JOB ITEM
From the data below, set down exactly the lines between the one holding "(gr_line (start 151" and the one holding "(at 134 85)", inclusive, and no others.

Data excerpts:
=====

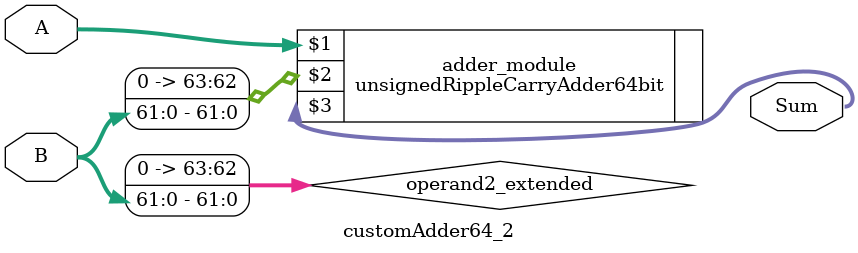
<source format=v>
module customAdder64_2(
                        input [63 : 0] A,
                        input [61 : 0] B,
                        
                        output [64 : 0] Sum
                );

        wire [63 : 0] operand2_extended;
        
        assign operand2_extended =  {2'b0, B};
        
        unsignedRippleCarryAdder64bit adder_module(
            A,
            operand2_extended,
            Sum
        );
        
        endmodule
        
</source>
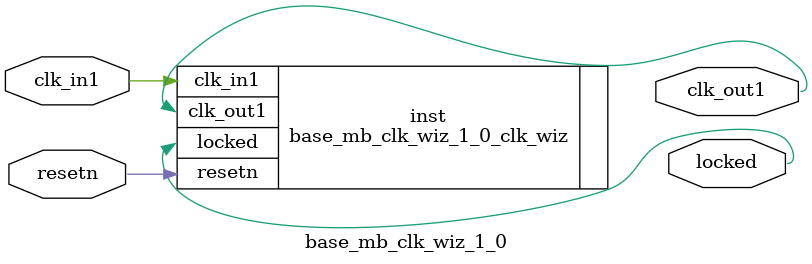
<source format=v>


`timescale 1ps/1ps

(* CORE_GENERATION_INFO = "base_mb_clk_wiz_1_0,clk_wiz_v6_0_2_0_0,{component_name=base_mb_clk_wiz_1_0,use_phase_alignment=true,use_min_o_jitter=false,use_max_i_jitter=false,use_dyn_phase_shift=false,use_inclk_switchover=false,use_dyn_reconfig=false,enable_axi=0,feedback_source=FDBK_AUTO,PRIMITIVE=MMCM,num_out_clk=1,clkin1_period=10.000,clkin2_period=10.000,use_power_down=false,use_reset=true,use_locked=true,use_inclk_stopped=false,feedback_type=SINGLE,CLOCK_MGR_TYPE=NA,manual_override=false}" *)

module base_mb_clk_wiz_1_0 
 (
  // Clock out ports
  output        clk_out1,
  // Status and control signals
  input         resetn,
  output        locked,
 // Clock in ports
  input         clk_in1
 );

  base_mb_clk_wiz_1_0_clk_wiz inst
  (
  // Clock out ports  
  .clk_out1(clk_out1),
  // Status and control signals               
  .resetn(resetn), 
  .locked(locked),
 // Clock in ports
  .clk_in1(clk_in1)
  );

endmodule

</source>
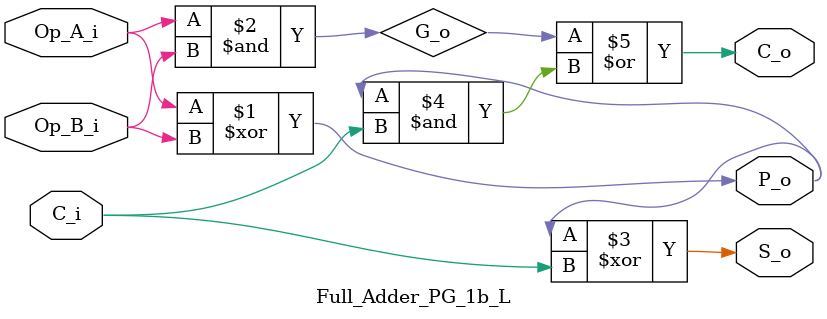
<source format=v>
`timescale 1ns / 1ps


module Full_Adder_PG_1b_L(
    input wire Op_A_i,
    input wire Op_B_i,
    input wire C_i, //Carry in
    output wire S_o, // Solution out
    output wire C_o, //Carry out
    output wire P_o //Propagate (for LZA)
    );
    
    wire G_o;
    assign P_o = Op_A_i ^ Op_B_i;
    assign G_o = Op_A_i & Op_B_i;
    assign S_o = P_o ^ C_i;
    assign C_o = G_o | (P_o & C_i);
    
endmodule

</source>
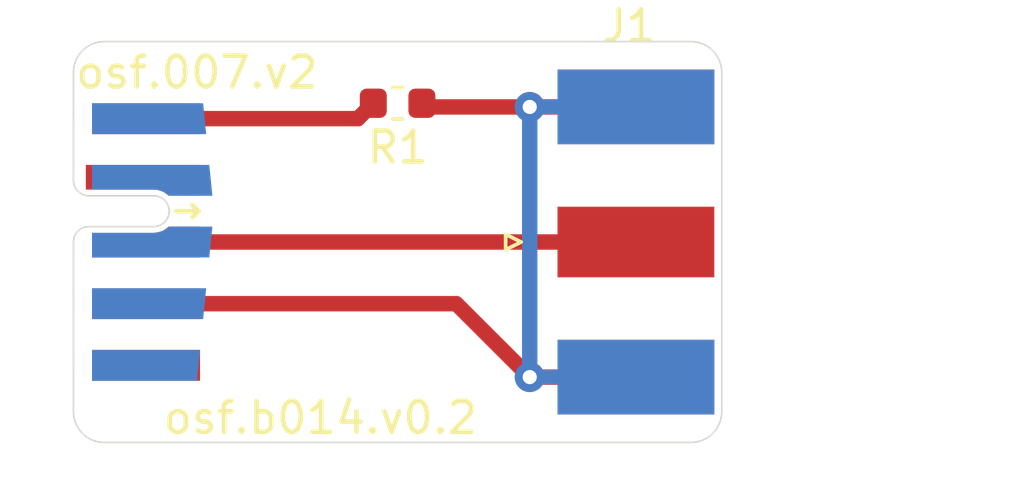
<source format=kicad_pcb>
(kicad_pcb (version 20211014) (generator pcbnew)

  (general
    (thickness 1.6)
  )

  (paper "A4")
  (layers
    (0 "F.Cu" signal)
    (31 "B.Cu" signal)
    (32 "B.Adhes" user "B.Adhesive")
    (33 "F.Adhes" user "F.Adhesive")
    (34 "B.Paste" user)
    (35 "F.Paste" user)
    (36 "B.SilkS" user "B.Silkscreen")
    (37 "F.SilkS" user "F.Silkscreen")
    (38 "B.Mask" user)
    (39 "F.Mask" user)
    (40 "Dwgs.User" user "User.Drawings")
    (41 "Cmts.User" user "User.Comments")
    (42 "Eco1.User" user "User.Eco1")
    (43 "Eco2.User" user "User.Eco2")
    (44 "Edge.Cuts" user)
    (45 "Margin" user)
    (46 "B.CrtYd" user "B.Courtyard")
    (47 "F.CrtYd" user "F.Courtyard")
    (48 "B.Fab" user)
    (49 "F.Fab" user)
  )

  (setup
    (pad_to_mask_clearance 0.051)
    (solder_mask_min_width 0.25)
    (pcbplotparams
      (layerselection 0x00010fc_ffffffff)
      (disableapertmacros false)
      (usegerberextensions false)
      (usegerberattributes false)
      (usegerberadvancedattributes false)
      (creategerberjobfile false)
      (svguseinch false)
      (svgprecision 6)
      (excludeedgelayer true)
      (plotframeref false)
      (viasonmask false)
      (mode 1)
      (useauxorigin false)
      (hpglpennumber 1)
      (hpglpenspeed 20)
      (hpglpendiameter 15.000000)
      (dxfpolygonmode true)
      (dxfimperialunits true)
      (dxfusepcbnewfont true)
      (psnegative false)
      (psa4output false)
      (plotreference true)
      (plotvalue true)
      (plotinvisibletext false)
      (sketchpadsonfab false)
      (subtractmaskfromsilk false)
      (outputformat 1)
      (mirror false)
      (drillshape 1)
      (scaleselection 1)
      (outputdirectory "")
    )
  )

  (net 0 "")
  (net 1 "GND")
  (net 2 "Net-(J1-Pad2)")
  (net 3 "Net-(J1-Pad1)")
  (net 4 "unconnected-(J2-Pad2)")
  (net 5 "unconnected-(J2-Pad10)")
  (net 6 "unconnected-(J2-Pad9)")
  (net 7 "unconnected-(J2-Pad6)")
  (net 8 "unconnected-(J2-Pad5)")

  (footprint "on_edge:on_edge_2x05_device" (layer "F.Cu") (at 130 90.5 -90))

  (footprint "Connector_Coaxial:SMA_Molex_73251-1153_EdgeMount_Horizontal" (layer "F.Cu") (at 146.5 90.5 180))

  (footprint "Resistor_SMD:R_0603_1608Metric" (layer "F.Cu") (at 140.5 86 180))

  (gr_line (start 130 86.5) (end 130 85) (layer "Edge.Cuts") (width 0.05) (tstamp 00000000-0000-0000-0000-0000603397d4))
  (gr_line (start 130 88.5) (end 130 86.5) (layer "Edge.Cuts") (width 0.05) (tstamp 00000000-0000-0000-0000-000060345476))
  (gr_line (start 130 90.5) (end 130 94.5) (layer "Edge.Cuts") (width 0.05) (tstamp 00000000-0000-0000-0000-000060345477))
  (gr_line (start 151 96) (end 151 85) (layer "Edge.Cuts") (width 0.05) (tstamp 00000000-0000-0000-0000-00006034547b))
  (gr_line (start 130 96) (end 130 94.5) (layer "Edge.Cuts") (width 0.05) (tstamp 120a7b0f-ddfd-4447-85c1-35665465acdb))
  (gr_arc (start 150 84) (mid 150.707107 84.292893) (end 151 85) (layer "Edge.Cuts") (width 0.05) (tstamp 13475e15-f37c-4de8-857e-1722b0c39513))
  (gr_line (start 131 84) (end 150 84) (layer "Edge.Cuts") (width 0.05) (tstamp 48f827a8-6e22-4a2e-abdc-c2a03098d883))
  (gr_arc (start 151 96) (mid 150.707107 96.707107) (end 150 97) (layer "Edge.Cuts") (width 0.05) (tstamp 58dc14f9-c158-4824-a84e-24a6a482a7a4))
  (gr_line (start 150 97) (end 131 97) (layer "Edge.Cuts") (width 0.05) (tstamp 8d55e186-3e11-40e8-a65e-b36a8a00069e))
  (gr_arc (start 130 85) (mid 130.292893 84.292893) (end 131 84) (layer "Edge.Cuts") (width 0.05) (tstamp b635b16e-60bb-4b3e-9fc3-47d34eef8381))
  (gr_arc (start 131 97) (mid 130.292893 96.707107) (end 130 96) (layer "Edge.Cuts") (width 0.05) (tstamp f976e2cc-36f9-4479-a816-2c74d1d5da6f))
  (gr_text "osf.b014.v0.2" (at 138 96.2) (layer "F.SilkS") (tstamp 0dcdf1b8-13c6-48b4-bd94-5d26038ff231)
    (effects (font (size 1 1) (thickness 0.15)))
  )
  (gr_text "osf.007.v2" (at 134 85) (layer "F.SilkS") (tstamp dde3dba8-1b81-466c-93a3-c284ff4da1ef)
    (effects (font (size 1 1) (thickness 0.15)))
  )

  (segment (start 132.35 86.5) (end 139.2125 86.5) (width 0.5) (layer "F.Cu") (net 1) (tstamp cef6f603-8a0b-4dd0-af99-ebfbef7d1b4b))
  (segment (start 139.2125 86.5) (end 139.7125 86) (width 0.5) (layer "F.Cu") (net 1) (tstamp e877bf4a-4210-4bd3-b7b0-806eb4affc5b))
  (segment (start 132.35 92.5) (end 142.4 92.5) (width 0.5) (layer "F.Cu") (net 2) (tstamp 0147f16a-c952-4891-8f53-a9fb8cddeb8d))
  (segment (start 144.78 86.12) (end 148.22 86.12) (width 0.5) (layer "F.Cu") (net 2) (tstamp 4e3d7c0d-12e3-42f2-b944-e4bcdbbcac2a))
  (segment (start 141.24 86) (end 141.2875 86) (width 0.5) (layer "F.Cu") (net 2) (tstamp 5b2b5c7d-f943-4634-9f0a-e9561705c49d))
  (segment (start 142.4 92.5) (end 144.78 94.88) (width 0.5) (layer "F.Cu") (net 2) (tstamp 6a44418c-7bb4-4e99-8836-57f153c19721))
  (segment (start 144.78 86.12) (end 141.12 86.12) (width 0.5) (layer "F.Cu") (net 2) (tstamp a03e565f-d8cd-4032-aae3-b7327d4143dd))
  (segment (start 144.78 94.88) (end 148.22 94.88) (width 0.5) (layer "F.Cu") (net 2) (tstamp aa02e544-13f5-4cf8-a5f4-3e6cda006090))
  (segment (start 141.12 86.12) (end 141.24 86) (width 0.5) (layer "F.Cu") (net 2) (tstamp c70d9ef3-bfeb-47e0-a1e1-9aeba3da7864))
  (segment (start 144.78 94.88) (end 144.78 86.12) (width 0.5) (layer "B.Cu") (net 2) (tstamp 9c8ccb2a-b1e9-4f2c-94fe-301b5975277e))
  (segment (start 148.22 90.5) (end 133.6 90.5) (width 0.5) (layer "F.Cu") (net 3) (tstamp d1262c4d-2245-4c4f-8f35-7bb32cd9e21e))

)

</source>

=====

OUTPUT OF THE EXERCISE
  (gr_line (start 151 96) (end 151 85) (layer "Edge.Cuts") (width 0.05) (tstamp 00000000-0000-0000-0000-00006034547b))
  (gr_line (start 130 96) (end 130 94.5) (layer "Edge.Cuts") (width 0.05) (tstamp 120a7b0f-ddfd-4447-85c1-35665465acdb))
  (gr_arc (start 150 84) (mid 150.707107 84.292893) (end 151 85) (layer "Edge.Cuts") (width 0.05) (tstamp 13475e15-f37c-4de8-857e-1722b0c39513))
  (gr_line (start 131 84) (end 150 84) (layer "Edge.Cuts") (width 0.05) (tstamp 48f827a8-6e22-4a2e-abdc-c2a03098d883))
  (gr_arc (start 151 96) (mid 150.707107 96.707107) (end 150 97) (layer "Edge.Cuts") (width 0.05) (tstamp 58dc14f9-c158-4824-a84e-24a6a482a7a4))
  (gr_line (start 150 97) (end 131 97) (layer "Edge.Cuts") (width 0.05) (tstamp 8d55e186-3e11-40e8-a65e-b36a8a00069e))
  (gr_arc (start 130 85) (mid 130.292893 84.292893) (end 131 84) (layer "Edge.Cuts") (width 0.05) (tstamp b635b16e-60bb-4b3e-9fc3-47d34eef8381))
  (gr_arc (start 131 97) (mid 130.292893 96.707107) (end 130 96) (layer "Edge.Cuts") (width 0.05) (tstamp f976e2cc-36f9-4479-a816-2c74d1d5da6f))
  (gr_text "osf.b014.v0.2" (at 138 96.2) (layer "F.SilkS") (tstamp 0dcdf1b8-13c6-48b4-bd94-5d26038ff231)
    (effects (font (size 1 1) (thickness 0.15)))
  )
  (gr_text "osf.007.v2" (at 134 85) (layer "F.SilkS") (tstamp dde3dba8-1b81-466c-93a3-c284ff4da1ef)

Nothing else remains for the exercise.